Fagerberg et al. also examined perfusion using EIT and calculated a V/Q ratio on anaesthetised piglets [1,7]. While highlighting the problems with differentiating ventilation and perfusion signals in EIT, they proposed instead to circumvent the issue by recording perfusion during a short apnoea. The breath-hold approach captures the cardiac related impedance signal without the need for filtering, but lacks the ability to measure the interactions between ventilation and cardiac signals. While interesting, again this is not exactly practical in a clinical setting.

In this study, therefore, it is aimed to extend Frerichs functional filtration method to spontaneously breathing adults and assess the regional distributions of ventilation and perfusion. By incorporating a breath hold period, similar to Fagerberg's apnoea, cardiac related impedance changes can be easily identified and the impact of filtering on ventilation/perfusion relationships better analysed. This study presents a stepwise approach, extending previously suggested filtering techniques with new methods to assess ventilation/perfusion relationships using EIT.

Materials and methods

Ten healthy adults (21 to 52 years) were recruited from the staff of the Paediatric Intensive Care Unit at the Mater Children's Hospital, South Brisbane, Australia. The study was approved by the Human Ethics Committee of the Mater Health Services and participant consent was obtained.

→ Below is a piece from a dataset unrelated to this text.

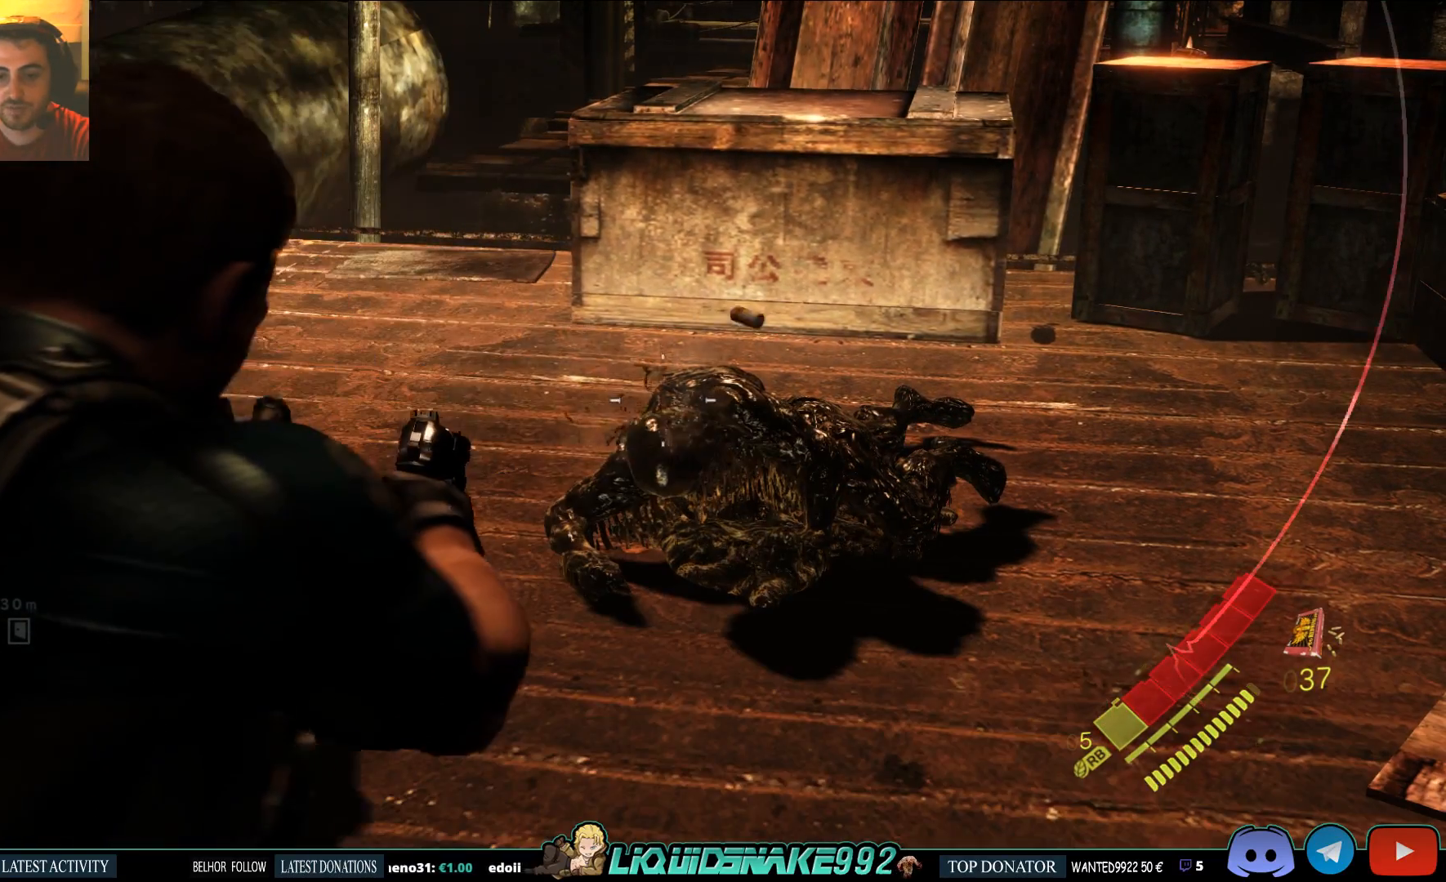
{"buttons": ["L2"], "left_stick": "center", "right_stick": "center", "events": []}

The participants were to breathe normally for 30 seconds followed by breath holding for 30 seconds while in a supine position. ECG data were recorded simultaneously for these measurements. EIT data were also recorded for a period of 10 minutes of spontaneous breathing in supine, prone, left- and right-lateral positions, from which a period of steady breathing (5 to 10 breaths) was used for analysis.

A Göttingen GoeMF II EIT tomograph (CareFusion, San Diego, CA, USA) was used with a frame rate of 44 Hertz (Hz). EIT methodology has been extensively described elsewhere [8-10]. EIT measures regional impedance change using small current injections, 16 electrodes were placed around the chest at nipple level. Dedicated software was used for data acquisition and reconstruction of EIT images (MATLAB® 7.7.0, The Mathworks, Inc., Natick, MA, USA).

Analysis of filtering technique on cardiac related impedance signal

A slightly modified version of Frerichs et al.'s [2,11] filtration technique was used to separate respiratory and perfusion related impedance changes of the EIT signal. First, regions within the EIT image identifiable as functional lung (ROILung) were established. During spontaneous breathing a Fast Fourier Transformation (previously described [12]), was performed and a band pass frequency filter applied to include the subject's respiratory peak frequency and its second harmonic (Figure 1). The lower limit was set at two breaths/minute and the upper limit at 2.5 times the respiratory rate. ROILung was then defined as any region in which the impedance signal was greater than 20% of the peak impedance signal [13].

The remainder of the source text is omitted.